If you have $\omega=x_3 dx_1\wedge dx_2$, $\sigma(\theta,\phi) = (\sin\phi\cos\theta,\sin\phi\sin\theta,\cos\phi)$ defined on $[0,2\pi]\times[-\pi/2,\pi/2]$, calculate $\int_\sigma \omega$ directly.
What I did/thought:
So, I know that for a continuously differentiable mapping $\sigma':Q_2\to \mathbb{R^3}$, we should be able to write something like: $\int_{\sigma'} \omega = \int_{Q_2}\omega(D_1\sigma'(x),D_2\sigma'(x)) \quad dx$, where $Q_2$ is the 2-simplex. But, I'm not sure how to proceed, it's not immediate to me that our $\sigma$ is such a mapping from the $Q_2$ simplex and also, even if it's, I don't know how what to do beyond this:
$\int_{\sigma} \omega = \int_{Q_2}\omega(D_1\sigma(x),D_2\sigma(x)) dx = \int_{Q_2}\omega((-\sin\phi\cos\theta,\sin\phi\cos\theta,0),(-\sin\phi\cos\theta, -\sin\phi\sin\theta, cos\phi)) dx $
$x_1=\sin\phi\cos\theta, x_2=\sin\phi\sin\theta,x_3=cos\phi$
$dx_1=-\sin\phi\sin\theta d\phi+\cos\phi\cos\theta d\theta$
$dx_2=\sin\phi\cos\theta d\phi+\cos\phi\sin\theta d\theta$
$$\omega=x_3dx_1\wedge dx_2=\cos\phi((-\sin\phi\sin\theta d\phi+\cos\phi\cos\theta d\theta)\wedge(\sin\phi\cos\theta d\phi+\cos\phi\sin\theta d\theta)=\cos\phi(-\cos^2\phi\sin^2\theta d\phi d\theta+\sin\phi\cos\phi\cos^2\theta d\theta d\phi)=\cos\phi(\sin\phi\cos\phi+\cos^2\phi) d\phi d\theta$$
$$\int_{\sigma([0,2\pi]\times[-\pi/2,\pi/2])}\omega=\int_{[0,2\pi]\times[-\pi/2,\pi/2]}\cos\phi(\sin\phi\cos\phi+\cos^2\phi) d\phi d\theta$$

Collection entries:
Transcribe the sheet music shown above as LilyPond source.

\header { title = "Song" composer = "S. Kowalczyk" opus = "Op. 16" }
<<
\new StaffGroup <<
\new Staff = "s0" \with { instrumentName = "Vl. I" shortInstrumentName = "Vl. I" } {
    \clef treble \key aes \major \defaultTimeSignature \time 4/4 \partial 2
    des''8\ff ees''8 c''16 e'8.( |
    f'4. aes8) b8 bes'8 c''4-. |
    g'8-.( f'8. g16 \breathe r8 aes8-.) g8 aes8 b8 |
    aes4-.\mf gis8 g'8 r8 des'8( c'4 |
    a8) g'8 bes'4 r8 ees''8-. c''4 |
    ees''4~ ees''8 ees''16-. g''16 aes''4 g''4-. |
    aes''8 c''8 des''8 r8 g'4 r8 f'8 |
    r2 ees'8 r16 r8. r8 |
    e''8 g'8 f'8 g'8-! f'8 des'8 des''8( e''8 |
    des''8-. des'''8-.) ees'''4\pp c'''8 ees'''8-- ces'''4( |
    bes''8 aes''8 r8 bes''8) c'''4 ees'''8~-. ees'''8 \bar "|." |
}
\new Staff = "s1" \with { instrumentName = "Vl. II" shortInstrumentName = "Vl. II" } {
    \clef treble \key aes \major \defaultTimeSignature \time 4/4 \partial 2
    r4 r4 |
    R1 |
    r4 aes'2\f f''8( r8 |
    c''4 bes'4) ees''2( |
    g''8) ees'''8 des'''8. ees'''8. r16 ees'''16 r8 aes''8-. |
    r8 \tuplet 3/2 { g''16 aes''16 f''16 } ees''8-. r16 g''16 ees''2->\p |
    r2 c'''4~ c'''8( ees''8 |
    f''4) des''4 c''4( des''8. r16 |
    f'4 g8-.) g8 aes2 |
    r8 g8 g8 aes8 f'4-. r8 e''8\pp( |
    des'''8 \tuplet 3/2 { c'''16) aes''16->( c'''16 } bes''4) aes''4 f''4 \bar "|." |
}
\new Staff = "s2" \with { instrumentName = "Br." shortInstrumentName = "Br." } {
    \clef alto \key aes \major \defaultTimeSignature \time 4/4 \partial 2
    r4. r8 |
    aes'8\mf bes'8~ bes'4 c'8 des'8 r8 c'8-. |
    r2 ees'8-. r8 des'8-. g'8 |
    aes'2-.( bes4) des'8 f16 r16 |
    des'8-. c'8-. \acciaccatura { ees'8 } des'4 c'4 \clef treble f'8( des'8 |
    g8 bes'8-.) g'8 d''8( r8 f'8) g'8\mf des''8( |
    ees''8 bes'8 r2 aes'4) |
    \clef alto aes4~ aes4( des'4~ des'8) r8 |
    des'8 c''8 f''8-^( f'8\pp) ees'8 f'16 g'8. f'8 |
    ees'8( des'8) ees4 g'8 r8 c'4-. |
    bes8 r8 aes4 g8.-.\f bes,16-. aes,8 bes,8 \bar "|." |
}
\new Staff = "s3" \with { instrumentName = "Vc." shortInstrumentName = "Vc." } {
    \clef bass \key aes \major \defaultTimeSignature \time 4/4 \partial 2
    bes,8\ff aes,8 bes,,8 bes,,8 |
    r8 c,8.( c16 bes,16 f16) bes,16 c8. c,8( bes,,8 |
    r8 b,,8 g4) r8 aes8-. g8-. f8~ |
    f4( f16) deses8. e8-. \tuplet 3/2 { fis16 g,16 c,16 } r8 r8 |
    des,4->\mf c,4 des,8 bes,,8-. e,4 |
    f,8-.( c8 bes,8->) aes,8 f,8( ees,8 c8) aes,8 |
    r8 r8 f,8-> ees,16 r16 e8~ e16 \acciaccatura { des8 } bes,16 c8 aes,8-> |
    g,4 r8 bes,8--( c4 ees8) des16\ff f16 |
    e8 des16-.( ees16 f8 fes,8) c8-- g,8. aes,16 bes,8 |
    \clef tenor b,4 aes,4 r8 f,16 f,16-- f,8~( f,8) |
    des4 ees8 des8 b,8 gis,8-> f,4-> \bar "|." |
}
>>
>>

WHAT THE EXERCISE ASKS: Rewrite the part of the post about integrating the differential form that opens with the words containing "If you have" and closes with "calculate $\int_\sigma \omega$ directly.", using "compute" in place of "calculate". Work only from the post about integrating the differential form, not from the rows.

RESULT FOR THIS EXERCISE:
If you have $\omega=x_3 dx_1\wedge dx_2$, $\sigma(\theta,\phi) = (\sin\phi\cos\theta,\sin\phi\sin\theta,\cos\phi)$ defined on $[0,2\pi]\times[-\pi/2,\pi/2]$, compute $\int_\sigma \omega$ directly.